North Sea independent EnQuest has been growing. The firm, which estimates 37,000 boe/d production for 2017, increasing to 50,000 boe/d by 1H 2018, brought the Alma/Galia development on stream earlier this year, followed by the Kraken heavy oil field, a floating production project, which will continue ramping up into 2018. It also purchased the Magnus asset off BP, giving it 215 MMboe 2P reserves plus 150 MMboe contingent resources to work on.

The Kraken FPSO. Image from EnQuest.

To date, 38mi of hole has been drilled on Kraken, a spokeswoman for EnQuest said. The field is now home to the world’s longest OptiPac (alternate path) gravel pack, at 4347ft, completed in June 2017. The drilling program is 288 days ahead of April 2014 pre-drill estimates, EnQuest says. Some of this has been due to batch drilling, using video footage of operations to train staff before they go offshore, and cost reduction through supply chain management and drilling performance. All top holes have been drilled with riserless mud recovery, enabling 45-degree angles in the tophole section, cutting 45ft off the length of each well, reducing casing string requirements.

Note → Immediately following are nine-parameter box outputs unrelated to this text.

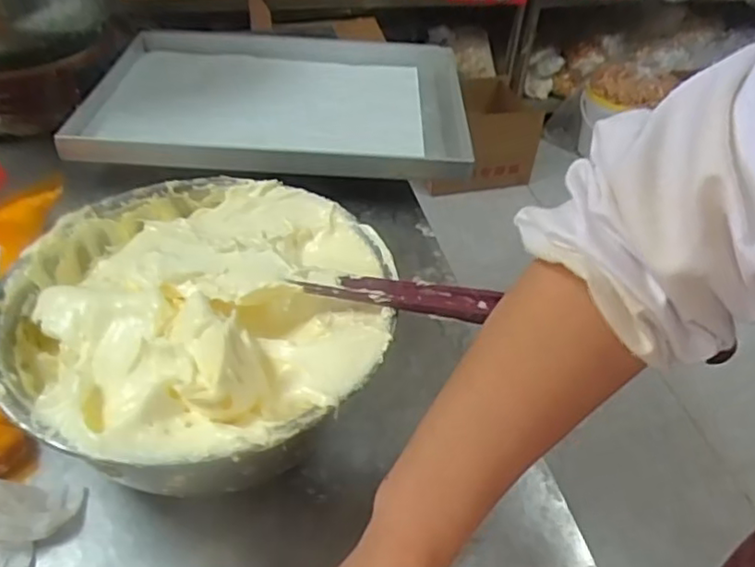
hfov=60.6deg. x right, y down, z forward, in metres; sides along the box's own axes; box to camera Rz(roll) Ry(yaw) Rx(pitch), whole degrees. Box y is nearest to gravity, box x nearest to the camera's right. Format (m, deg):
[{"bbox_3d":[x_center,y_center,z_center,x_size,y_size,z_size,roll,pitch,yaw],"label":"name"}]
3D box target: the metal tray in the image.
[{"bbox_3d":[-0.111,-0.231,0.812,0.437,0.063,0.342,2,42,-3],"label":"metal tray"}]

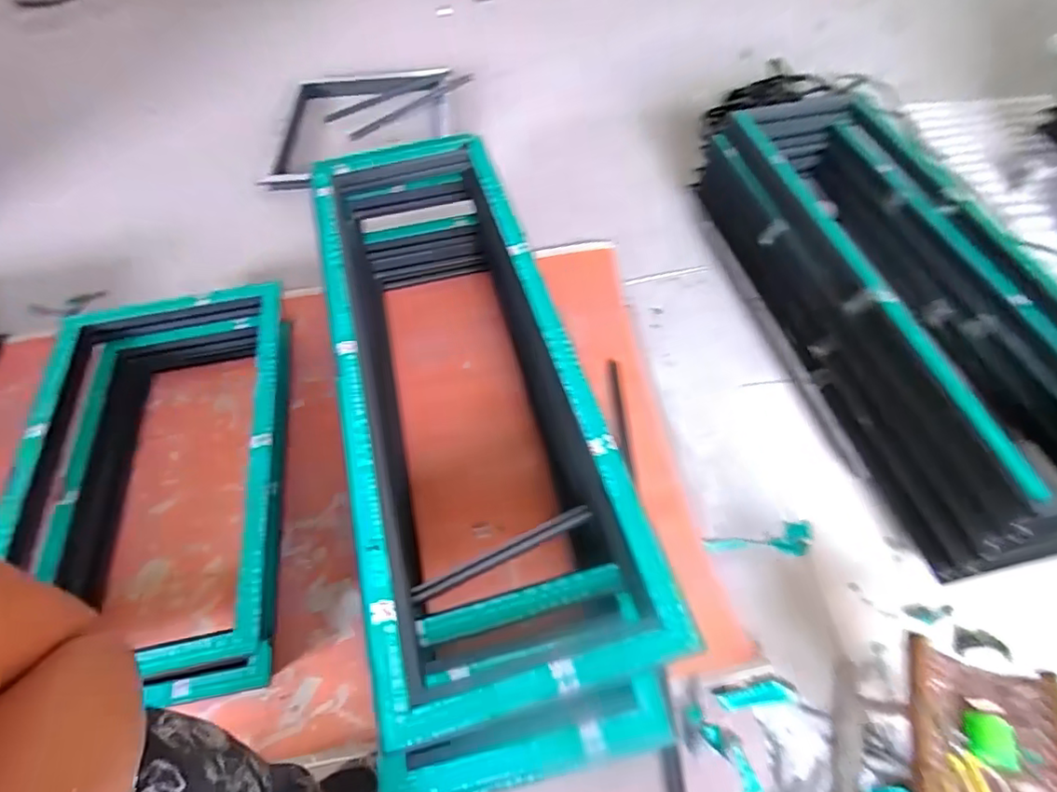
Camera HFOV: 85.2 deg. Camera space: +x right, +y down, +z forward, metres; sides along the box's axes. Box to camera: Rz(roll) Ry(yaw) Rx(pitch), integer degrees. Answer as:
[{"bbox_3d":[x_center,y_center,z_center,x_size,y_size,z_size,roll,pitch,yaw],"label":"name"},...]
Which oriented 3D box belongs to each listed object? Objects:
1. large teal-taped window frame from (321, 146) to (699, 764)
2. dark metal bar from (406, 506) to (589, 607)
[{"bbox_3d":[-0.167,-0.123,1.220,0.486,0.056,1.439,-14,56,-8],"label":"large teal-taped window frame"},{"bbox_3d":[-0.046,0.286,1.045,0.347,0.022,0.029,-22,57,-13],"label":"dark metal bar"}]

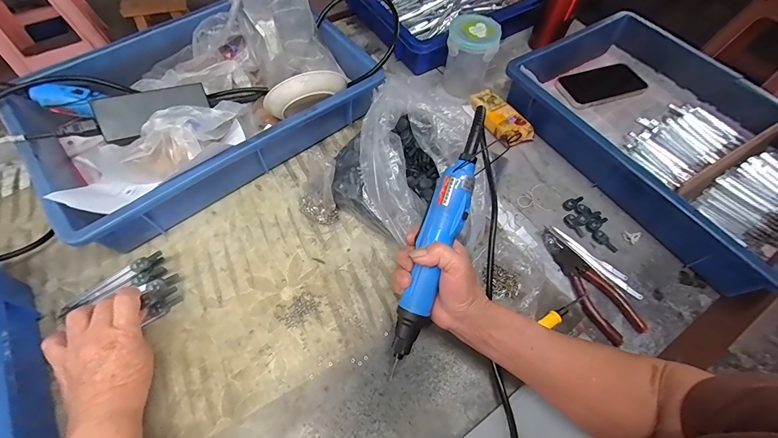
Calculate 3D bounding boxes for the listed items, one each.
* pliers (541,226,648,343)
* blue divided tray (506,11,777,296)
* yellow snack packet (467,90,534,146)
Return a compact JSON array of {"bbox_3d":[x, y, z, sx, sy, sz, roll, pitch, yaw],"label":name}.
[{"bbox_3d":[0.241,0.078,0.420,0.050,0.012,0.150,-26,66,-15],"label":"pliers"},{"bbox_3d":[0.404,-0.122,0.497,0.266,0.098,0.416,-28,66,-16],"label":"blue divided tray"},{"bbox_3d":[0.177,-0.162,0.544,0.049,0.028,0.111,-31,67,-17],"label":"yellow snack packet"}]

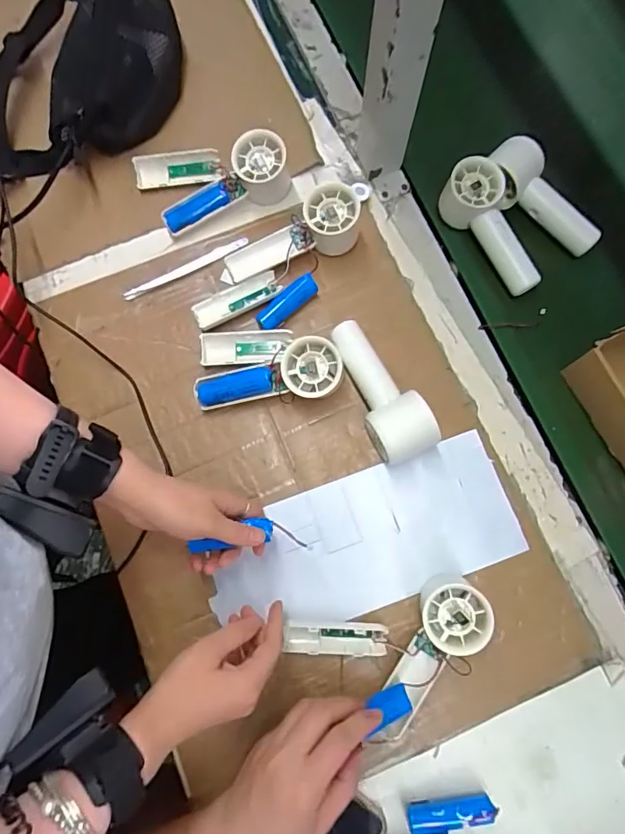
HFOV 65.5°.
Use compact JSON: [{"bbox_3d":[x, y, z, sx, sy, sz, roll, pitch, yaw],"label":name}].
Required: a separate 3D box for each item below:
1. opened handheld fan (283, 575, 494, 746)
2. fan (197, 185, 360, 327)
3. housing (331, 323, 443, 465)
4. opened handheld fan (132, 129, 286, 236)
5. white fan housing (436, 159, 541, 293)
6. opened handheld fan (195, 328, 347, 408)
[{"bbox_3d":[0.074,0.222,0.426,0.171,0.056,0.120,-17,78,-4],"label":"opened handheld fan"},{"bbox_3d":[-0.033,-0.159,0.523,0.207,0.051,0.087,-39,80,4],"label":"fan"},{"bbox_3d":[0.066,-0.028,0.483,0.056,0.050,0.146,-24,78,-6],"label":"housing"},{"bbox_3d":[-0.113,-0.271,0.535,0.158,0.057,0.095,-20,78,-5],"label":"opened handheld fan"},{"bbox_3d":[0.197,-0.203,0.527,0.055,0.055,0.144,-31,79,-7],"label":"white fan housing"},{"bbox_3d":[-0.047,-0.053,0.487,0.145,0.056,0.080,-2,77,-1],"label":"opened handheld fan"}]

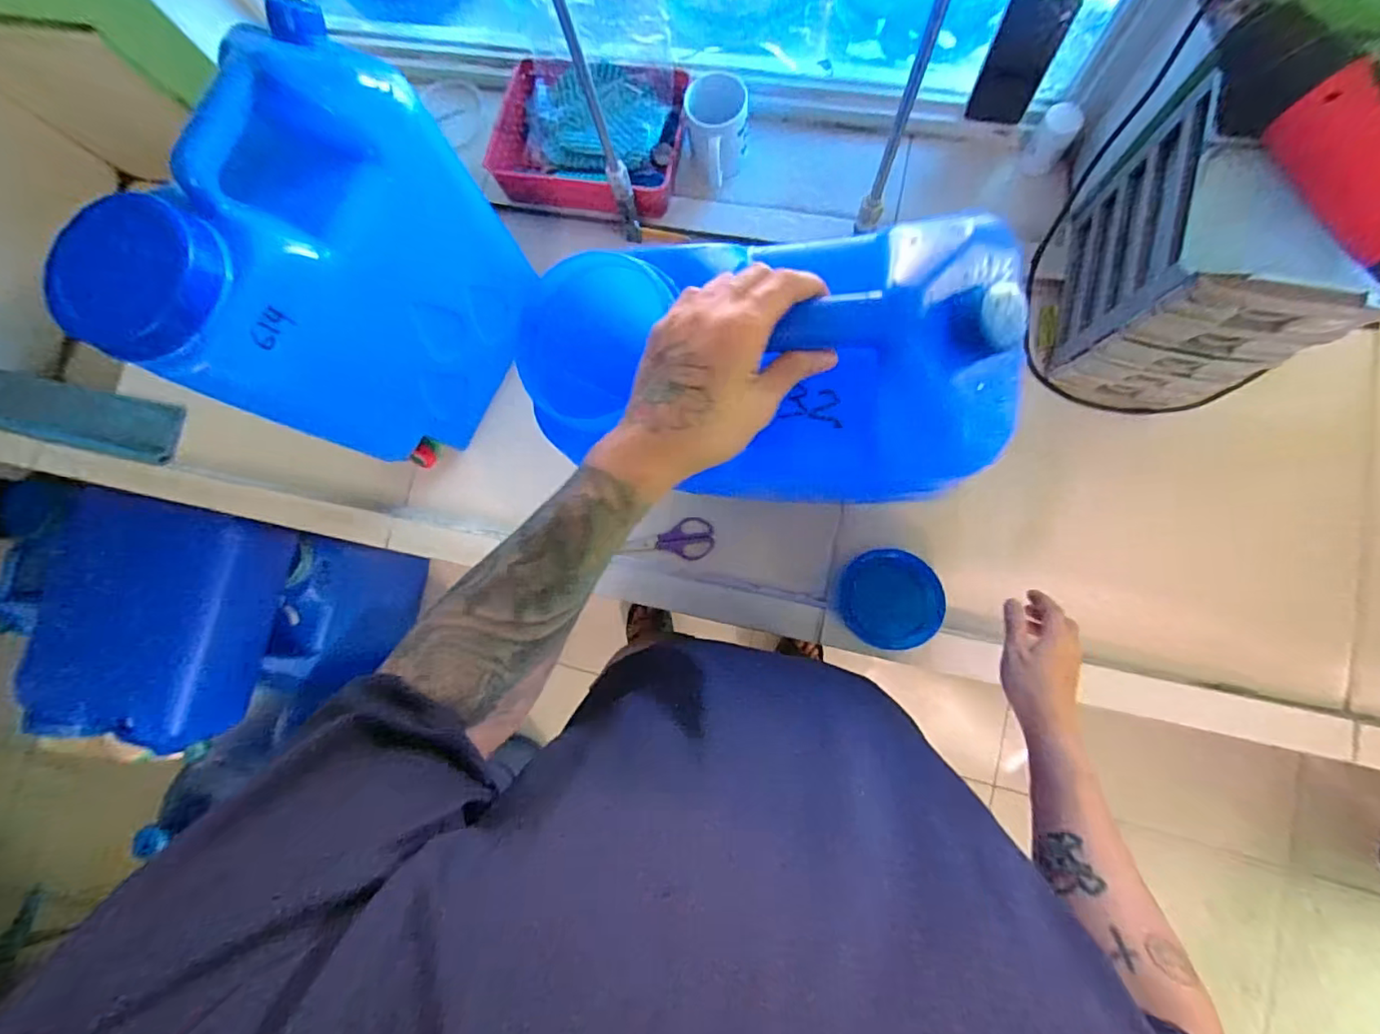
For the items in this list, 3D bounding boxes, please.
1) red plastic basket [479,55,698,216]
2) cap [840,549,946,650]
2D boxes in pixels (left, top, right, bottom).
[{"bbox_3d":[-0.140,-0.541,0.836,0.268,0.065,0.199,15,84,8],"label":"red plastic basket"},{"bbox_3d":[0.252,0.103,0.727,0.117,0.017,0.118,-1,83,6],"label":"cap"}]

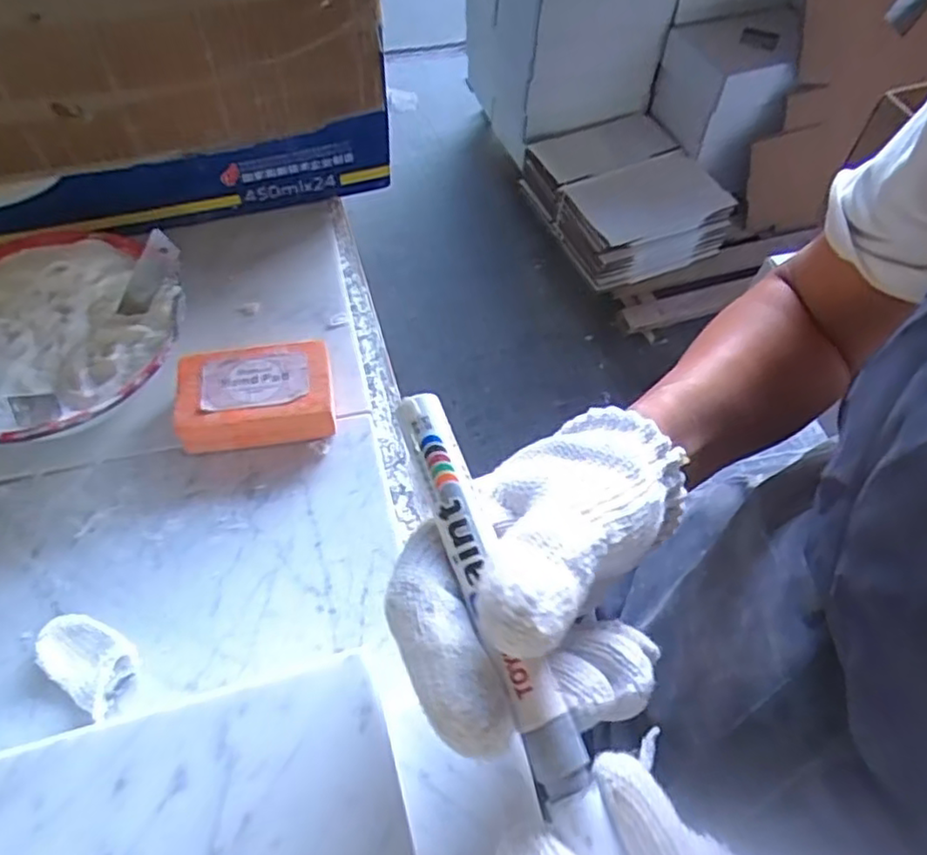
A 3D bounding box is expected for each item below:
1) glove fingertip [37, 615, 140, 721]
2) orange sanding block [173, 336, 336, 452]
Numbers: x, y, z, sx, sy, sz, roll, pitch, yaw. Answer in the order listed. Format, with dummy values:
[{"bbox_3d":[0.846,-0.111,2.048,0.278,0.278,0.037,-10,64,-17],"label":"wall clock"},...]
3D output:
[{"bbox_3d":[-0.195,0.119,0.344,0.055,0.015,0.034,28,61,15],"label":"glove fingertip"},{"bbox_3d":[-0.132,-0.021,0.427,0.092,0.031,0.058,-9,59,-7],"label":"orange sanding block"}]

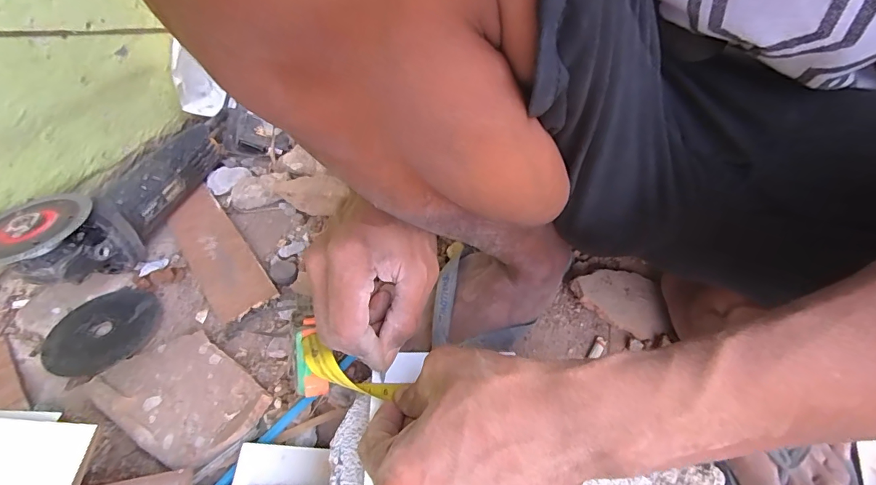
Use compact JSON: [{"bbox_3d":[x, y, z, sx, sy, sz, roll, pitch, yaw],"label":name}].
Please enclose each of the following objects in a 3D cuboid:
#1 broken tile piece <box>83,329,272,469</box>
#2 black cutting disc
[{"bbox_3d":[-0.217,0.125,0.368,0.133,0.024,0.086,30,52,23],"label":"broken tile piece"},{"bbox_3d":[-0.320,0.081,0.418,0.092,0.006,0.097,2,46,-2],"label":"black cutting disc"}]

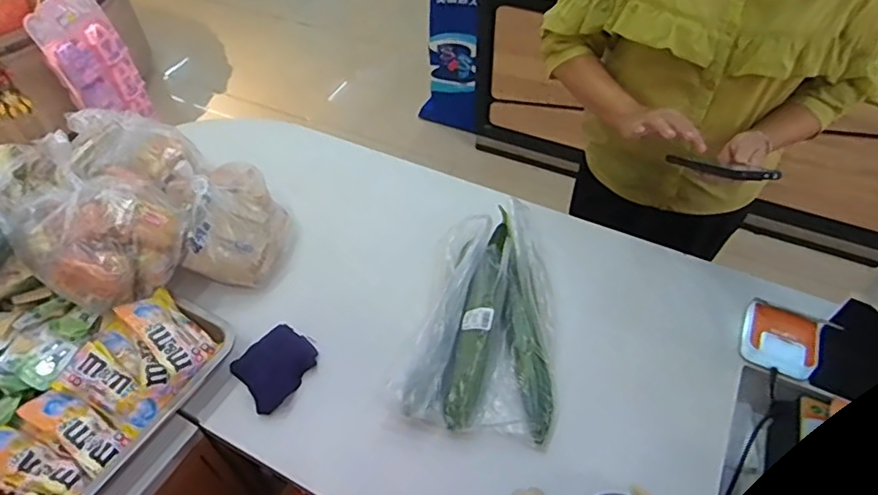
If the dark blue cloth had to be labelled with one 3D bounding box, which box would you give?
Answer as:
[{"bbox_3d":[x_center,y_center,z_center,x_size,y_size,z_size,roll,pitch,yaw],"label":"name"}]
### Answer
[{"bbox_3d":[-0.231,0.164,0.776,0.103,0.022,0.095,-37,57,-28],"label":"dark blue cloth"}]

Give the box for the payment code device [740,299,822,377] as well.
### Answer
[{"bbox_3d":[0.491,0.127,0.788,0.092,0.038,0.099,16,50,15],"label":"payment code device"}]

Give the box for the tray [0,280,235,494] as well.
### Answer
[{"bbox_3d":[-0.527,0.179,0.709,0.337,0.069,0.391,23,52,20],"label":"tray"}]

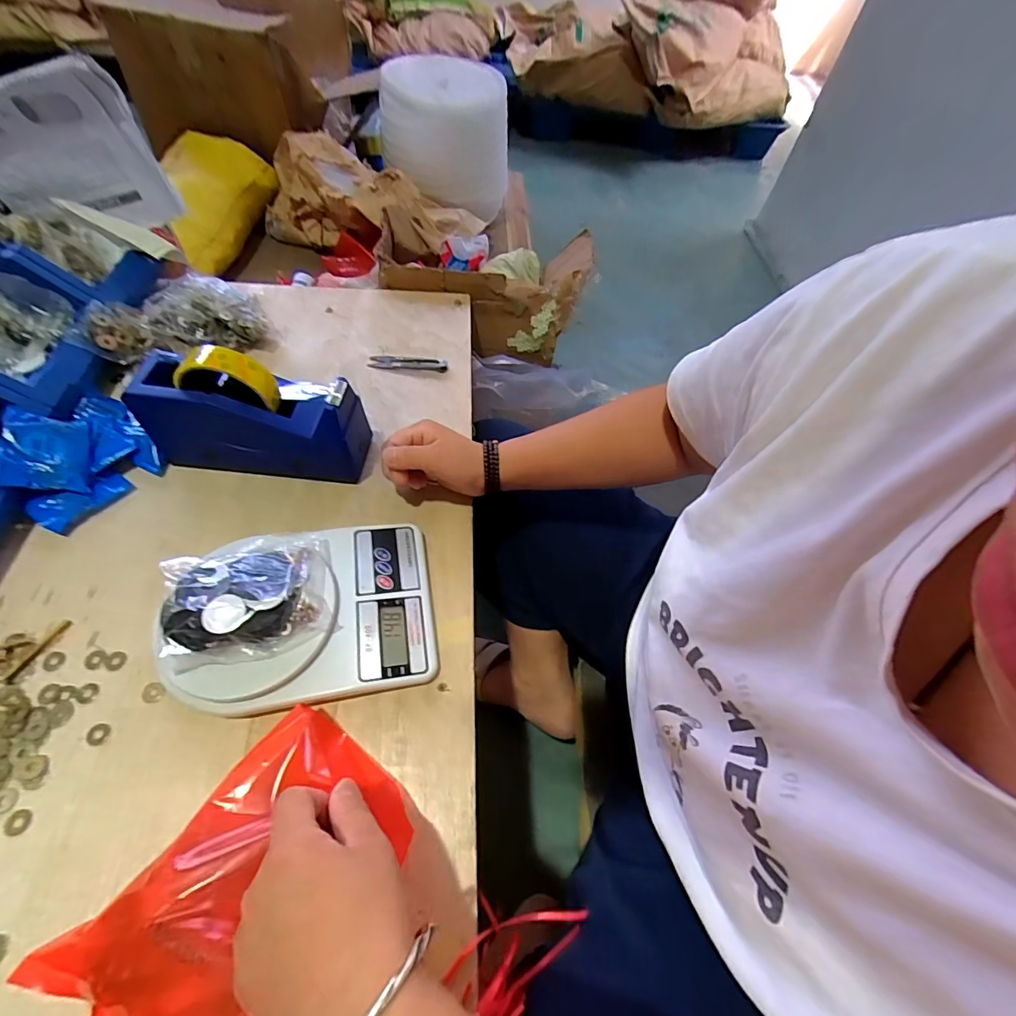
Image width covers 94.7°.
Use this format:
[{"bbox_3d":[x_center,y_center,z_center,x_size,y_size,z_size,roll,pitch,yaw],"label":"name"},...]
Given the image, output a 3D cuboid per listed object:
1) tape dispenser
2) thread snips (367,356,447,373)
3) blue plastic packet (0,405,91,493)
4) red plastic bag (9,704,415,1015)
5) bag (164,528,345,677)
[{"bbox_3d":[-0.248,-0.093,0.459,0.193,0.126,0.059,6,56,-1],"label":"tape dispenser"},{"bbox_3d":[-0.128,-0.186,0.604,0.098,0.007,0.022,5,56,-2],"label":"thread snips"},{"bbox_3d":[-0.438,-0.055,0.444,0.064,0.009,0.077,3,72,-36],"label":"blue plastic packet"},{"bbox_3d":[-0.158,0.235,0.285,0.130,0.074,0.187,32,61,17],"label":"red plastic bag"},{"bbox_3d":[-0.206,0.068,0.376,0.118,0.030,0.098,-12,59,-24],"label":"bag"}]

Once EnQuest gets its hands on Magnus, the firm is planning to drill three wells. Other projects the firm is working on include optimizing the Scolty Crathes tiebacks with a new pipeline and chemical treatments in 2019. EnQuest is targeting its Eagle development planning, looking at subsea electrical subsea pump workovers on Alma/Galia, continuing scale squeeze work on Kittiwake and the Dons, and performing plugging and abandonment work on Thistle and Heather, which will help open space for a new Heather development well. EnQuest is planning ESP workovers on Thistle, possibly using coiled tubing. The Dunlin bypass is due to be awarded (with a view to 2019 execution), as well as the Thistle gas compressor project.